Nothing but the text should be carried over: reproduce all the data exactly and leave out every image.

*** Data in this exercise ***

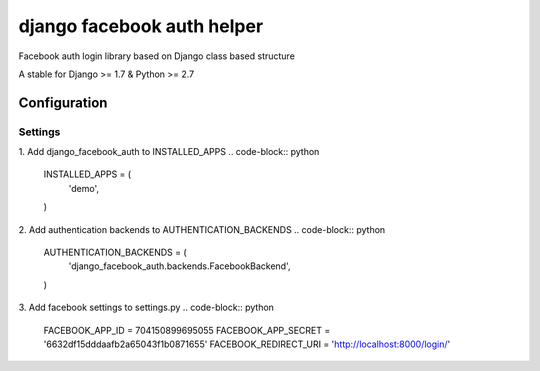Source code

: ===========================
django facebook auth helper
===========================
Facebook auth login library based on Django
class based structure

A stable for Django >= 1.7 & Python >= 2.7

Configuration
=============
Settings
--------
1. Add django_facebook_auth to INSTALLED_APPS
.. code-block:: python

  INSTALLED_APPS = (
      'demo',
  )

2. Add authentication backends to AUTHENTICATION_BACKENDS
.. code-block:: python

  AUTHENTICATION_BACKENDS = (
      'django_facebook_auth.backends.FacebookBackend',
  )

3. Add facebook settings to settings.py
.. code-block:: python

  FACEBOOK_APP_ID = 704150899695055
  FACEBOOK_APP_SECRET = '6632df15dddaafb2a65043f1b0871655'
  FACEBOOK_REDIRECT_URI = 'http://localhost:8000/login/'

***

* Output below:
Source code

: ===========================
django facebook auth helper
===========================
Facebook auth login library based on Django
class based structure

A stable for Django >= 1.7 & Python >= 2.7

Configuration
=============
Settings
--------
1. Add django_facebook_auth to INSTALLED_APPS
.. code-block:: python

  INSTALLED_APPS = (
      'demo',
  )

2. Add authentication backends to AUTHENTICATION_BACKENDS
.. code-block:: python

  AUTHENTICATION_BACKENDS = (
      'django_facebook_auth.backends.FacebookBackend',
  )

3. Add facebook settings to settings.py
.. code-block:: python

  FACEBOOK_APP_ID = 704150899695055
  FACEBOOK_APP_SECRET = '6632df15dddaafb2a65043f1b0871655'
  FACEBOOK_REDIRECT_URI = 'http://localhost:8000/login/'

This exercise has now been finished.